### Text

Deutsche Kampfflugzeuge (Bomber) der Zweiten Kriegshälfte im Zweiten Weltkrieg
Verbesserte und neue deutsche Bomber
Vergleicht man die bestehenden, immer noch in der Hauptsache eingesetzten deutschen Mittelstreckenbomber mit den wesentlich moderneren amerikanischen Modellen Martin B-26 „Marauder“ und North American B-25 „Mitchell“, so ergibt sich – beschränkt auf die Kerndaten – folgender Vergleich:
Defizite in der Abwehrbewaffnung der deutschen Bomber
Im Bereich der Agilität kann die Ju 88 noch mithalten, während die He 111 schlicht veraltet ist. Das Fehlen von adäquaten, zeitgemäßen Abwehrwaffen in den deutschen Bombern ist nicht zu übersehen. Vor allem ist eine alleine auf von Hand zu bedienende, schwenkbare Maschinengewehre basierende Abwehrbewaffnung nicht mehr konkurrenzfähig. Die gegnerischen Bordschützen haben es mit kraftunterstützten Drehtürmen erheblich leichter, welche den Luftwiderstand als Gegenkraft neutralisieren. Der Schütze kann sich so ohne körperliche Anstrengung auf den Zielvorgang konzentrieren.

######
### Bereitgestellte Daten

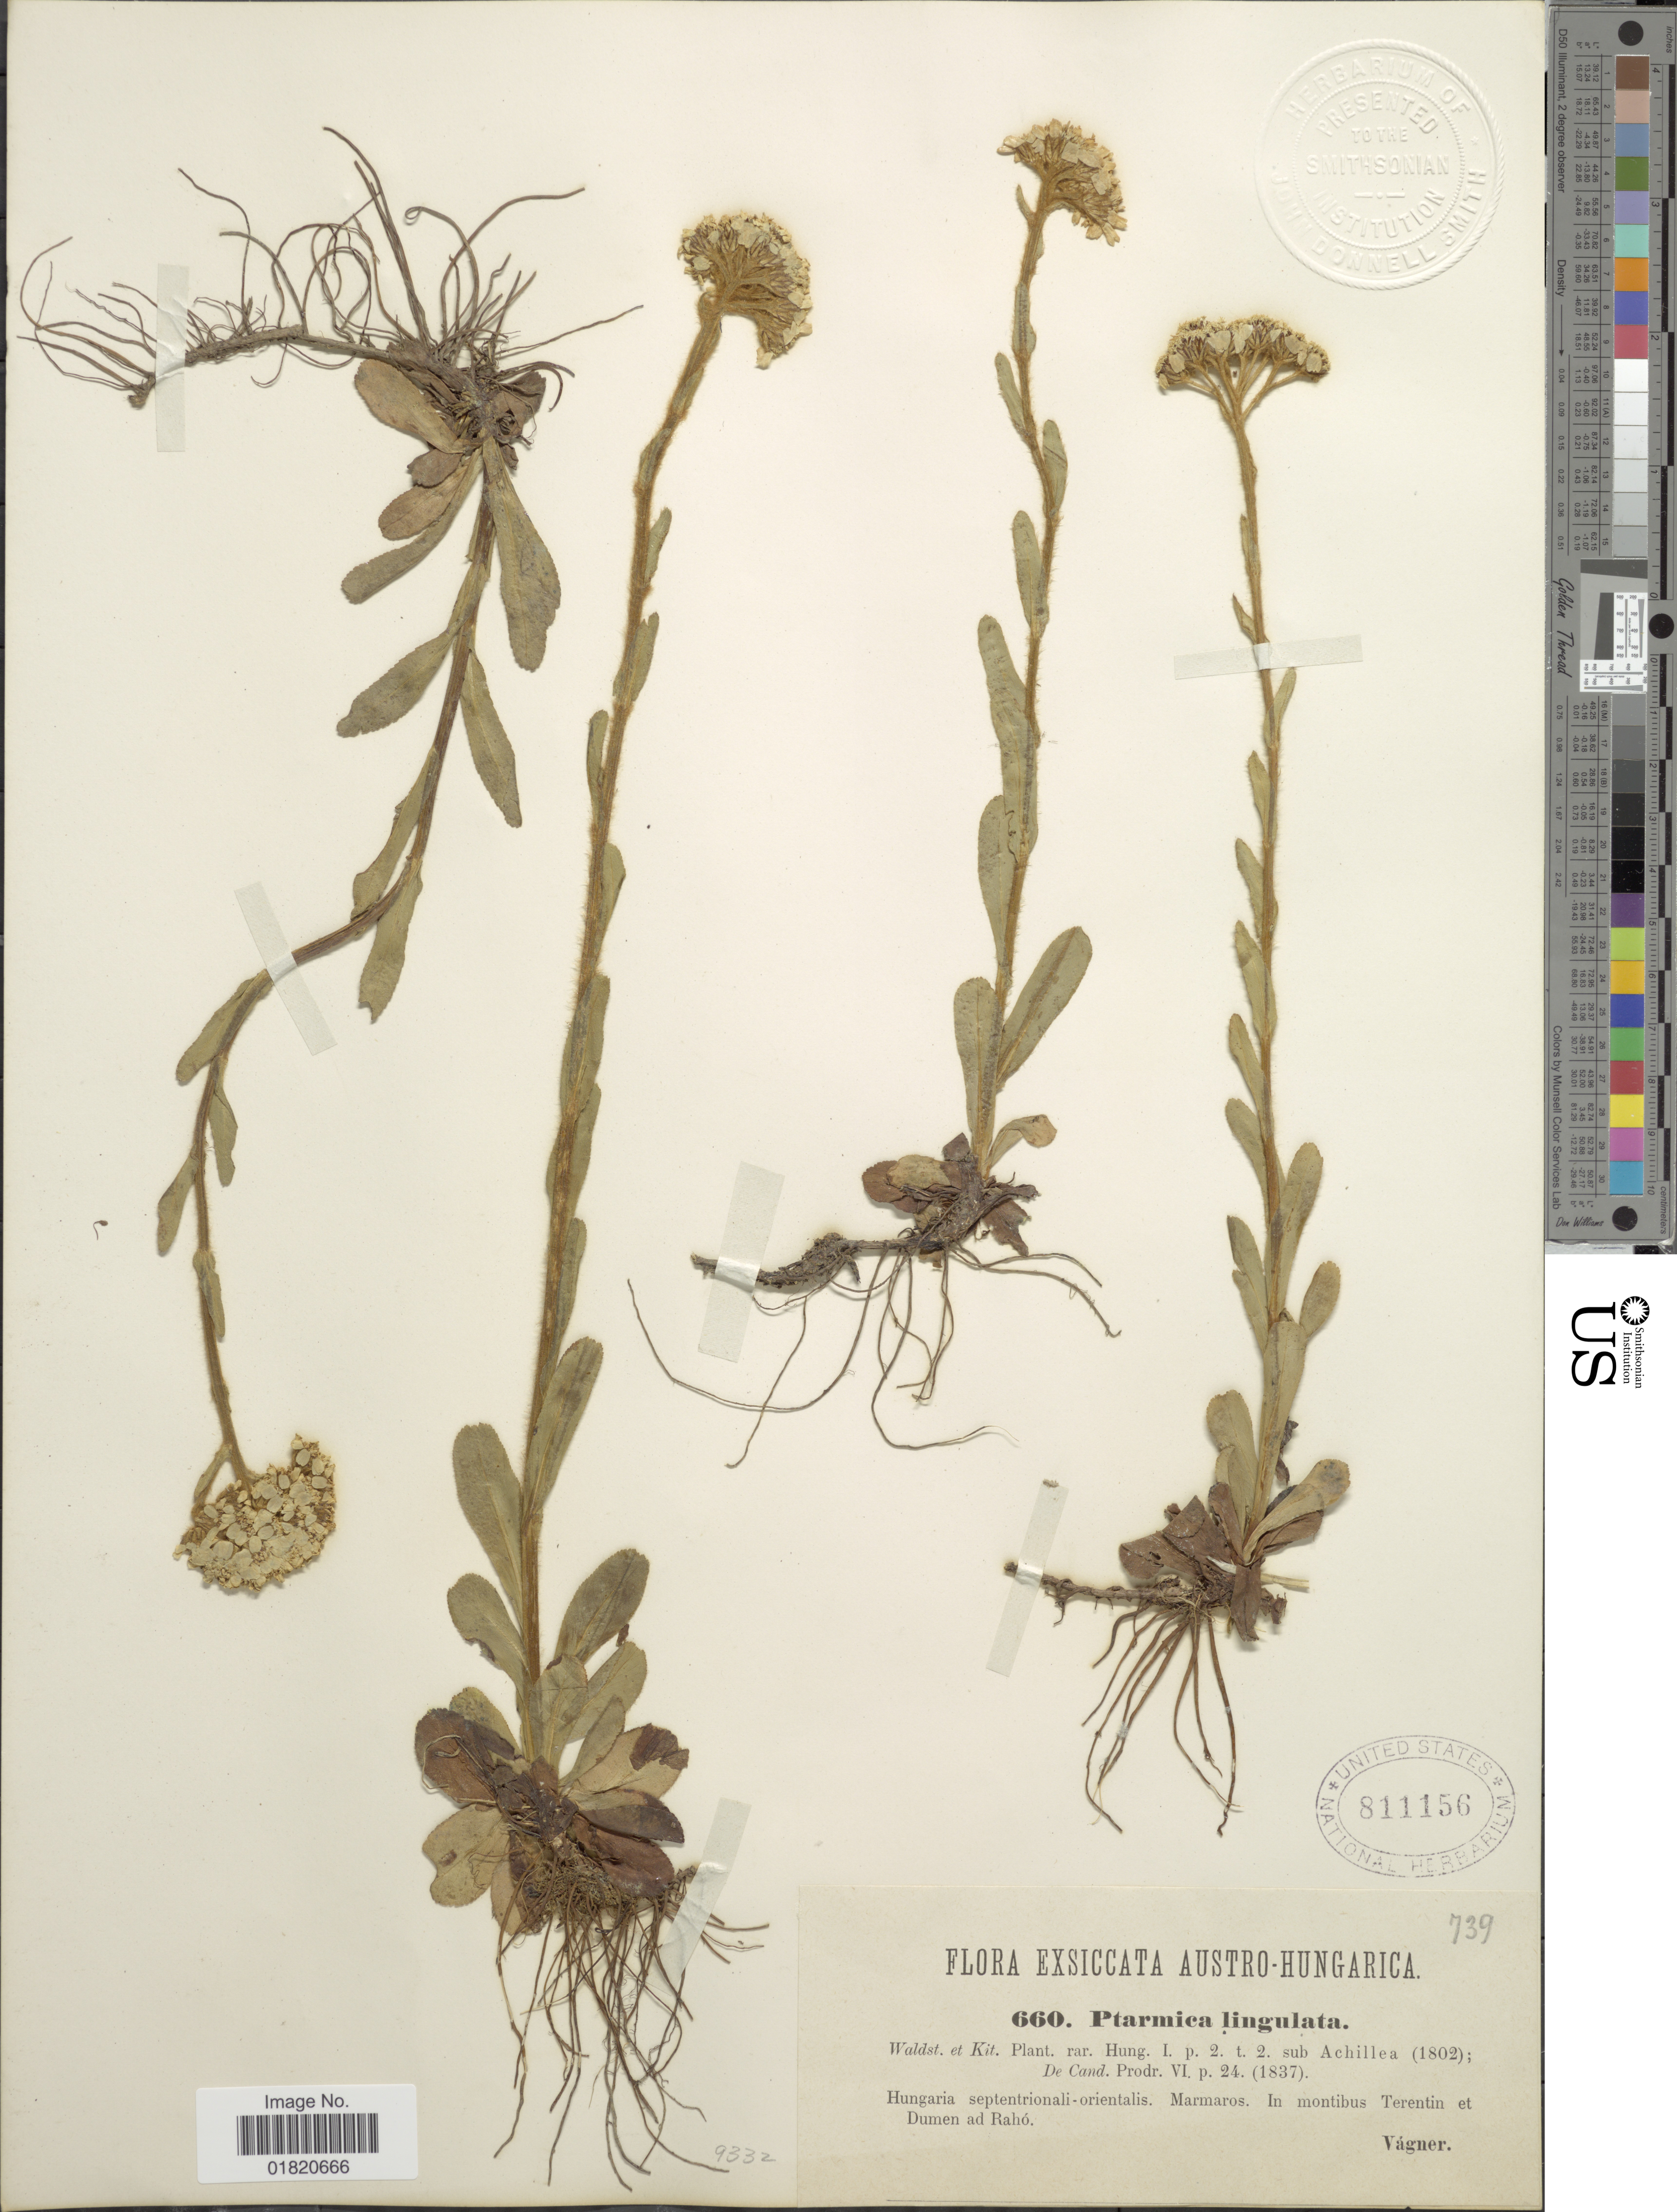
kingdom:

######

Anweisung 1:
Welcher Bomber ist laut dem Text über die deutschen Bomber schlicht veraltet?
Anweisung 2:
Welche Flugzeugmodelle nennt der Text über die deutschen Bomber? Zähle alle auf.
Anweisung 3:
Führe den Text über die deutschen Bomber im Anschluss an seinen letzten Satz weiter.

Erwartete Antwort 1:
Die He 111.

Erwartete Antwort 2:
Martin B-26 „Marauder“, North American B-25 „Mitchell“, Ju 88, He 111

Erwartete Antwort 3:
Der erste deutsche Bomber, welcher diese Neuerung einführt, ist das Nachfolgemodell der Dornier Do 17. Diese Maschine wird bereits im Jahr 1941 durch die Do 217 E-1 ersetzt, ab der Version E-2 erhält dieses exzellente Kampfflugzeug einen elektromechanisch betriebenen Maschinengewehrturm am hinteren Ende der Kanzel. Nach wie vor ist die Besatzung in einer einzigen Kanzel konzentriert. Mit Ausnahme der He 111 kennzeichnet dieses Konstruktionsmerkmal alle deutschen Mittelstreckenbomber. Ab der Version K-2 erhält die Do 217 einen voll verglasten Bug – welcher nichts verbessert.
Einsatzgebiete der Dornier Do 217
Die Dornier Do 217 bewähren sich sehr gut und werden bereits ab Frühjahr 1941 in der Version E bei der II. Gruppe des Kampfgeschwaders 40 gegen Schiffe eingesetzt. Auch das Kampfgeschwader 2 fliegt die Do 217 gegen britische Ziele. Da die Sturzflugeigenschaften dieses kampfstarken Bombers allerdings nicht völlig befriedigen – als einziges technisches Merkmal, welches nicht den Anforderungen entspricht – kann sich das Reichsluftfahrtministerium nicht wirklich mit diesem Bomber anfreunden. Die fixe Idee, jeder deutsche Bomber müsse auch als „Stuka“ einsetzbar sein, wird noch zu grotesken „Blüten“ führen!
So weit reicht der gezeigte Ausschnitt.